Telefon: +49 911 1335-1335

Bundestagswahl am 27. September

Das braucht die Wirtschaft

Rahmenbedingungen für unternehmerisches Handeln deutlich verbessern – fordert der Bayerische Industrie- und Handelskammertag (BIHK).

Der Bundestagswahlkampf wird angesichts der Finanz- und Konjunkturkrise von Wirtschaftsthemen dominiert. Die Verstaatlichung der Hypo Real Estate, die finanziellen Hilfen für Opel und Quelle, der Rettungsschirm in Höhe von 500 Mrd. Euro – die Politik lehnt sich weit aus dem Fenster. Ob sie in allen Fällen richtig gehandelt hat und handelt, steht allerdings auf einem anderen Blatt. Das Klima in der Wirtschaft ist jedenfalls angespannt. Manch ein mittelständischer Unternehmer fühlt sich angesichts der Unterstützung für die Großunternehmen verraten und verkauft. Auch der BIHK sieht an etlichen Stellen Verbesserungsbedarf. Er fordert, dass die Regierungsparteien nach der Wahl endlich bereit und mutig genug sind, sinnvolle Reformen anzustoßen. Reformen, die die Wirtschaft voranbringen. Und damit ganz Bayern und ganz Deutschland.

Arbeit und Soziales: Die Politik muss gerade in Zeiten steigender Arbeitslosigkeit für einen funktionsfähigen Arbeitsmarkt sorgen. Dazu ist es notwendig, die Arbeitskosten zu senken, u.a. durch eine Abkopplung der Kranken- und Pflegeversicherung vom Arbeitseinkommen sowie durch die Abkehr vom Mindestlohn. Um dem Fachkräftemangel wirksam entgegenzutreten, ist es außerdem geboten, die Zuwanderung hoch qualifizierter, ausländischer Arbeitnehmer zu erleichtern. Des Weiteren muss die Vereinbarkeit von Familie und Beruf verbessert werden. Um dies zu erreichen, ist es nötig, die Kita-Öffnungszeiten stärker an die Arbeitszeiten der Eltern anzupassen, flächendeckend Ganztagsschulen einzuführen und Nachmittags- sowie Ferienbetreuung für Schulkinder anzubieten.

Auch der Bereich der sozialen Sicherung muss wettbewerbsfähig gestaltet werden, das gilt für die Kranken- und Pflegeversicherung ebenso wie für die Unfall- oder die Rentenversicherung.

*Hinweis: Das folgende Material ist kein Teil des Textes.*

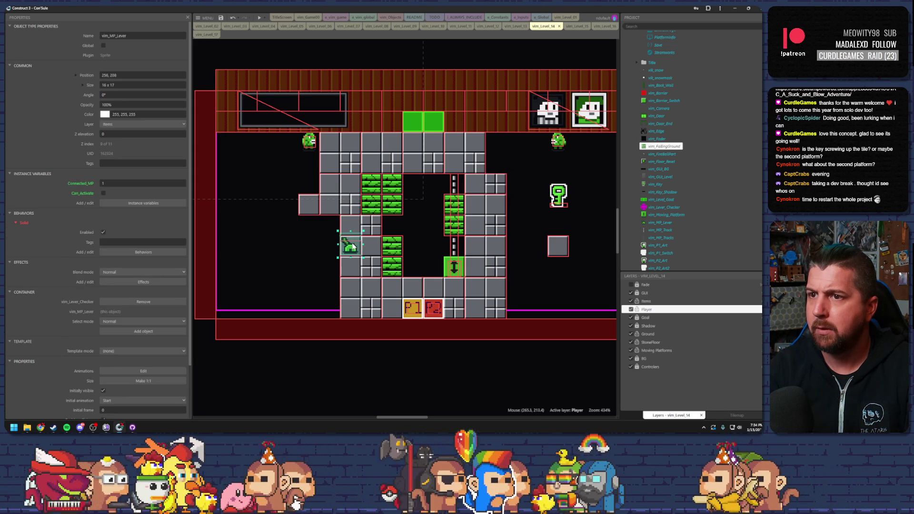
left_click(259, 17)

Wegen der gestiegenen Lebenserwartung der Menschen ist die schrittweise Anhebung des gesetzlichen Renteneintrittsalters auf 67 Jahre unvermeidbar.

Bildung: Aus- und Weiterbildung sind für eine leistungsfähige Volkswirtschaft unverzichtbar. Doch rund 20 Prozent der Schulabgänger verlassen die allgemein bildenden Schulen ohne die für eine Berufsausbildung notwendigen Voraussetzungen. Daher müssen die Betriebe in der Aus- und Weiterbildung ihrer Mitarbeiter unterstützt werden. Es gilt, den Ausbildungspakt engagiert fortzusetzen und mit den Themen "Berufsorientierung" und "Ausbildungsreife" neue Schwerpunkte zu setzen. Daneben setzt der BIHK auf "Dual mit Wahl" – ein Modell, das die Vorzüge der dualen Ausbildung mit flexiblen Wahlmöglichkeiten für die Unternehmen verbindet.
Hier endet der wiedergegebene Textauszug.